** Listed entries **
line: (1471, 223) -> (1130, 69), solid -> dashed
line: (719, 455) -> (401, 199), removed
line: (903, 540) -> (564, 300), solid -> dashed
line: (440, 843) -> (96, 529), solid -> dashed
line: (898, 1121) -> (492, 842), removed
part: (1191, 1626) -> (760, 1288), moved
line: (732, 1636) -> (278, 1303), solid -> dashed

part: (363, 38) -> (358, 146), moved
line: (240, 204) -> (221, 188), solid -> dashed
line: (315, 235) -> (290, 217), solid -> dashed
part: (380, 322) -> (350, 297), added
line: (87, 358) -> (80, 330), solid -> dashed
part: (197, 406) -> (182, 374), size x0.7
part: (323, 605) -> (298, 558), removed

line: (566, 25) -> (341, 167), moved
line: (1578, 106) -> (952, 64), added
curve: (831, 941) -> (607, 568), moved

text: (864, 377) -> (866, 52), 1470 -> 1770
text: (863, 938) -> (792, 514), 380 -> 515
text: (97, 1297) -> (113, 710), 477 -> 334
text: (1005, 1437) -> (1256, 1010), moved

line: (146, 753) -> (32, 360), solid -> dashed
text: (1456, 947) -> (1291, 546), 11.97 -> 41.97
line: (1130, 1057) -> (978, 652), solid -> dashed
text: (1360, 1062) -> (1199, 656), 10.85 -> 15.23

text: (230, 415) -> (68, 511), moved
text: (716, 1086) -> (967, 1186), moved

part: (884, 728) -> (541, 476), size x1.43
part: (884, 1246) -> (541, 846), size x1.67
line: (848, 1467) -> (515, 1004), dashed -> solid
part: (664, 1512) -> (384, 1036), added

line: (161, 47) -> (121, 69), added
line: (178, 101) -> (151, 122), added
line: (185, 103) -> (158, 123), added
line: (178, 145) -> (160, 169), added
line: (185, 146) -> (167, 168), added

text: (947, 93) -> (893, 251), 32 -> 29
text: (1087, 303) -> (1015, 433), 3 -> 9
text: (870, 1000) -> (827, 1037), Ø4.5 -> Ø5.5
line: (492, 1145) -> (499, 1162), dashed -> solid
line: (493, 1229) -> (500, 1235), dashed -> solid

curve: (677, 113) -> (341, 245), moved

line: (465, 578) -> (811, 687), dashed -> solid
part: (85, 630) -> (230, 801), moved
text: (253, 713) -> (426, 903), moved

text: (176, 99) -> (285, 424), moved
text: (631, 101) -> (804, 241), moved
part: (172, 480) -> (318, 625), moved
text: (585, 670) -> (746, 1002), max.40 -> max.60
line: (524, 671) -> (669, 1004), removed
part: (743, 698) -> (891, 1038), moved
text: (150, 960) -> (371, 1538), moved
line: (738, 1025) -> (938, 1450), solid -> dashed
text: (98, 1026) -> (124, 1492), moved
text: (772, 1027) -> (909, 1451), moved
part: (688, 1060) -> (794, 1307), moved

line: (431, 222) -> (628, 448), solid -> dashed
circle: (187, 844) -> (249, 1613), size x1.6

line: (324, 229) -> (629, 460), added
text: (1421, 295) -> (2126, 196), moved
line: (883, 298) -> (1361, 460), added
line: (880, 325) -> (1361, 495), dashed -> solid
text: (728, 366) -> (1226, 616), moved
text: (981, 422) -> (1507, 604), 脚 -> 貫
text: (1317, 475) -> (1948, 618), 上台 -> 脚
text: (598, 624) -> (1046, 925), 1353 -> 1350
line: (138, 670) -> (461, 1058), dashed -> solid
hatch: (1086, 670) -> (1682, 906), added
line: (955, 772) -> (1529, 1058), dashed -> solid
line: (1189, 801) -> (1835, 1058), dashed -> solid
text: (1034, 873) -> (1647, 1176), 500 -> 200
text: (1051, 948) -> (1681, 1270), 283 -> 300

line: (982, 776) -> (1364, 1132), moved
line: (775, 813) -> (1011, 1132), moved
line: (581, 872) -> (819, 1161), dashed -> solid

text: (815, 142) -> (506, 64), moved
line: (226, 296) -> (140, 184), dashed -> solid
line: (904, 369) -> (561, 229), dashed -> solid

** Task requirements **
Which lines hold the string "removed"? Copy all of them from the data above.

** Solution for this problem **
line: (719, 455) -> (401, 199), removed
line: (898, 1121) -> (492, 842), removed
part: (323, 605) -> (298, 558), removed
line: (524, 671) -> (669, 1004), removed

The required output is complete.